__Set task__.
In the power supply text below, copy out word for word the passage from "However, voltage isn't" to "margin of error.".

First off, a mistake many people (generally non-enthusiasts) make about power supplies is they think that a power supply changes its voltage to meet the computer's needs. This is not the case. The voltages a power supply provides are constant, or nominally so. When a component demands more power, the voltage remains the same. That's the pressure in the pipe. To meet the increased power needs, the PSU delivers more current, or "increases the flow". So voltage remains constant (or nearly so) while current is the variable.

However, voltage isn't always absolutely constant. First off, the voltages rarely achieve their exact nominal voltage (for instance, the +12V rarely runs exactly 12.00V). Also, a PSU's voltage changes depending on the load put on it; a rail's voltage usually drops with additional load. Also, rapidly changing load levels can cause dips and spikes. Because of this each voltage rail is allowed a certain margin of error.

__Records provided__.
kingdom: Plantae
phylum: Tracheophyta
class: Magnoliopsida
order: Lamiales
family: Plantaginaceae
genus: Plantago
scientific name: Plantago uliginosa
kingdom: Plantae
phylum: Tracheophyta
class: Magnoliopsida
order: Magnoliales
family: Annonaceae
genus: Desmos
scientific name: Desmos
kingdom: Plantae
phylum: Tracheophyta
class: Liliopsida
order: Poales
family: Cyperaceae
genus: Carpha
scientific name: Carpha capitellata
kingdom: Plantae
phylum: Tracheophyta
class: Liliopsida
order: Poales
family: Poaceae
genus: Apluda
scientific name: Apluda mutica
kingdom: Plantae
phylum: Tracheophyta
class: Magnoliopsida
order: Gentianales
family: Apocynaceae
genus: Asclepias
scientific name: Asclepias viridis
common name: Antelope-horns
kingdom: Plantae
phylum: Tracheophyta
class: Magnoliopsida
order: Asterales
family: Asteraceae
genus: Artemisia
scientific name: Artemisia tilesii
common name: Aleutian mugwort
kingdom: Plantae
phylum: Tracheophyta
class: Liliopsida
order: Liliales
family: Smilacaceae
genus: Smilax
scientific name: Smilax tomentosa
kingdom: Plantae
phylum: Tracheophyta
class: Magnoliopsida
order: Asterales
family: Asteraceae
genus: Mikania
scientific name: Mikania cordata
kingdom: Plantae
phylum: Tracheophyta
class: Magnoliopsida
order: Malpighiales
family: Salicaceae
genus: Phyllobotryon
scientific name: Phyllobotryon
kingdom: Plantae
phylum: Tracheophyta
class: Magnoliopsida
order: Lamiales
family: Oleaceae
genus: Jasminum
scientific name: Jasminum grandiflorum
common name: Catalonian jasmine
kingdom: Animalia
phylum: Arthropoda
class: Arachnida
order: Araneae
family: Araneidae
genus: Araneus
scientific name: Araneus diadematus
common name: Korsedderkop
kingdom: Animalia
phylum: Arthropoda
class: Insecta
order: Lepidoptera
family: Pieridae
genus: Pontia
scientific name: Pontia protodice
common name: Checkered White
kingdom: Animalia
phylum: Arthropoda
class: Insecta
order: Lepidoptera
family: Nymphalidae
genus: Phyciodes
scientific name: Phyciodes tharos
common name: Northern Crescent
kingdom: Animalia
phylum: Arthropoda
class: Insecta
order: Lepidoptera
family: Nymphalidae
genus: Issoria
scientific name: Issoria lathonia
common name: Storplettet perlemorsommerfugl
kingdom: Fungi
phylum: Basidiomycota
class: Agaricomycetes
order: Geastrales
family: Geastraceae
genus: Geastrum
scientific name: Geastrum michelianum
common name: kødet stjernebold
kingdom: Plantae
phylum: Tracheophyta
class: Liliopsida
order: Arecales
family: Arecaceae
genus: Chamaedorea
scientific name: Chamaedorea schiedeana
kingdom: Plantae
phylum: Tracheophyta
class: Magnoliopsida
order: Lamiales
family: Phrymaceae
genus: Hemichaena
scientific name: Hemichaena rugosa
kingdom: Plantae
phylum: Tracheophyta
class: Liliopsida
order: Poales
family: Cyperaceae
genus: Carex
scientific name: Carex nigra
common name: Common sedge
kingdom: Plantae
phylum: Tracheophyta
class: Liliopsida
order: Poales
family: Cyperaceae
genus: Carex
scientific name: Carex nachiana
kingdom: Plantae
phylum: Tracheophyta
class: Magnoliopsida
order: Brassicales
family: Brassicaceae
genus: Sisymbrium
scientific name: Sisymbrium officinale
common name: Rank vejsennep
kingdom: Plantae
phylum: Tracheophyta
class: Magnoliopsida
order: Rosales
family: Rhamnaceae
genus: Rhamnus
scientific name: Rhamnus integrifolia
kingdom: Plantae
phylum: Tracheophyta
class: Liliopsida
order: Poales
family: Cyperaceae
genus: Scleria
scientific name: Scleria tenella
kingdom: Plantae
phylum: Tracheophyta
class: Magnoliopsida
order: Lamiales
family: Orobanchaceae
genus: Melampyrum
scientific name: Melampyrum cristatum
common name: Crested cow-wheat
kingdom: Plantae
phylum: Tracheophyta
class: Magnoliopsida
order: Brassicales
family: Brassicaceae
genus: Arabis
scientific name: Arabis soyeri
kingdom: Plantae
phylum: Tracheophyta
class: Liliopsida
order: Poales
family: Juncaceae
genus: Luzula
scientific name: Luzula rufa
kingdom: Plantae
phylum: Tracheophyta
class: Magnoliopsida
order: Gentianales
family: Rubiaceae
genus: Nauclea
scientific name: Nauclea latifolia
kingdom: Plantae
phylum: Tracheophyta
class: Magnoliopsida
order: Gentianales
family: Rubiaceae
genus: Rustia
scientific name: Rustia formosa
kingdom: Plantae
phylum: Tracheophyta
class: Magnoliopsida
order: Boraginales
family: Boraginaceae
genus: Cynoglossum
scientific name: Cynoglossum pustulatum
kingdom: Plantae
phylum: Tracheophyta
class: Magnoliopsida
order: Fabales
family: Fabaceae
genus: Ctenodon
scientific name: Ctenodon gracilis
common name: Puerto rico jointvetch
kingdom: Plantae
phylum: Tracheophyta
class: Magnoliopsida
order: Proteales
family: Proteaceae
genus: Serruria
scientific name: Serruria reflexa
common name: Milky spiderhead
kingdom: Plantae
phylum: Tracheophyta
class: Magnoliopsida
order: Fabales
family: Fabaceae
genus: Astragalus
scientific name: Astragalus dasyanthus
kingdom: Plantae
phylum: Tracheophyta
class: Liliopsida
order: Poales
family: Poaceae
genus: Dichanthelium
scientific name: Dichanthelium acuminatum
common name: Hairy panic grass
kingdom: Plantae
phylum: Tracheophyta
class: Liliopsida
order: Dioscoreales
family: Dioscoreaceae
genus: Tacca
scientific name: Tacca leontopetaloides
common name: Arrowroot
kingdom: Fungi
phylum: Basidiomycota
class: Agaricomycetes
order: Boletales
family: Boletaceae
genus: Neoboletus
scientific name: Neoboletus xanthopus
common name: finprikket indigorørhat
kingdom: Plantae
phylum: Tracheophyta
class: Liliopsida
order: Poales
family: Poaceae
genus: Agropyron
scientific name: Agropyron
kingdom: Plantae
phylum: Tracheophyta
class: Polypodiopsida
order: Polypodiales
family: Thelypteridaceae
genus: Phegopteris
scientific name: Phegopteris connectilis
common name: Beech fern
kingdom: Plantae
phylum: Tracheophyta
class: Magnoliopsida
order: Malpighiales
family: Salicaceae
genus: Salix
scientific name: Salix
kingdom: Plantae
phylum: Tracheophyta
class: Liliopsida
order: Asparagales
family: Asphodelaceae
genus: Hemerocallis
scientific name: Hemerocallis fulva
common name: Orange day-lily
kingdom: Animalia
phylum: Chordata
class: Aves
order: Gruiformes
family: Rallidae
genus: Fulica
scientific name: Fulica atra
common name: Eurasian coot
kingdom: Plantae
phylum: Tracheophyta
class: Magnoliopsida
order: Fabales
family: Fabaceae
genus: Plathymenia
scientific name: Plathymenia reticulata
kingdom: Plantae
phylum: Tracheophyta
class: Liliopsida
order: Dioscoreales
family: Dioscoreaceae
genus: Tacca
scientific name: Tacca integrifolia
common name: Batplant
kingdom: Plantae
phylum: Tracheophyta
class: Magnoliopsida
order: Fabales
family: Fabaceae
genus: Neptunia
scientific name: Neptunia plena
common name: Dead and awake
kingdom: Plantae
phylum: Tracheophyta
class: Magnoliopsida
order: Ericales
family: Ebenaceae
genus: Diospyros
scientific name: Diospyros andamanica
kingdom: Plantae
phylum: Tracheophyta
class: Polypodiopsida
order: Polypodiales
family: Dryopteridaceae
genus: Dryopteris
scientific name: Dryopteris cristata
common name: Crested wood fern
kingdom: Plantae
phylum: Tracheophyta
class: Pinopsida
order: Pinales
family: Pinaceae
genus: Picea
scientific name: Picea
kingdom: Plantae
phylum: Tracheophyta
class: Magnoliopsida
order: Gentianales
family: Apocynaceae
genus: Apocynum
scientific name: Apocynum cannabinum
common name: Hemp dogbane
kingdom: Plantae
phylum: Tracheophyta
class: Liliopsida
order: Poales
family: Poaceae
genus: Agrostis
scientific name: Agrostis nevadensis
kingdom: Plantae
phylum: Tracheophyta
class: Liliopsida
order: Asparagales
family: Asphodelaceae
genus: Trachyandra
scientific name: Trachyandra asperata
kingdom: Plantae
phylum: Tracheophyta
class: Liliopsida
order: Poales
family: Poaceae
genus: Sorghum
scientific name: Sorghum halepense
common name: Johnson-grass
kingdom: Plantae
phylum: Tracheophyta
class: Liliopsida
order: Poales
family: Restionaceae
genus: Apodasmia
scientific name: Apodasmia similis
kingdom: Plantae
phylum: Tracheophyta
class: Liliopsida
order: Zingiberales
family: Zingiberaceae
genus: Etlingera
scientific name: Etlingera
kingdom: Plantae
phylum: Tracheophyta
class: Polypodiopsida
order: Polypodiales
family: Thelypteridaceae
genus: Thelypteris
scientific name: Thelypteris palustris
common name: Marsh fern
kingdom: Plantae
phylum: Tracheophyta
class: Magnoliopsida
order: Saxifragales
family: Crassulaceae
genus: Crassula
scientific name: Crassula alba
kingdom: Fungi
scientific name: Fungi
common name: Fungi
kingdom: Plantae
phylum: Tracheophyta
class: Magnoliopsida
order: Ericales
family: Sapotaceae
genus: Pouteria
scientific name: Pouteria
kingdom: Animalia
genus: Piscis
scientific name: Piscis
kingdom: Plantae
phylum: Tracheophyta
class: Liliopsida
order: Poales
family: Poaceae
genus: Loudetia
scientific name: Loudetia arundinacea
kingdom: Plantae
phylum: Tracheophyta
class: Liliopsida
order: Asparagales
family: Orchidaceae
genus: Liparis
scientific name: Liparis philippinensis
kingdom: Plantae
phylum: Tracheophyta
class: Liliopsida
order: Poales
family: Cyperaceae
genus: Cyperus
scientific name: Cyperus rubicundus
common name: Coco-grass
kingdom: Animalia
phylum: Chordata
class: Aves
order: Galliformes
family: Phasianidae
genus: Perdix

__Full solution__.
However, voltage isn't always absolutely constant. First off, the voltages rarely achieve their exact nominal voltage (for instance, the +12V rarely runs exactly 12.00V). Also, a PSU's voltage changes depending on the load put on it; a rail's voltage usually drops with additional load. Also, rapidly changing load levels can cause dips and spikes. Because of this each voltage rail is allowed a certain margin of error.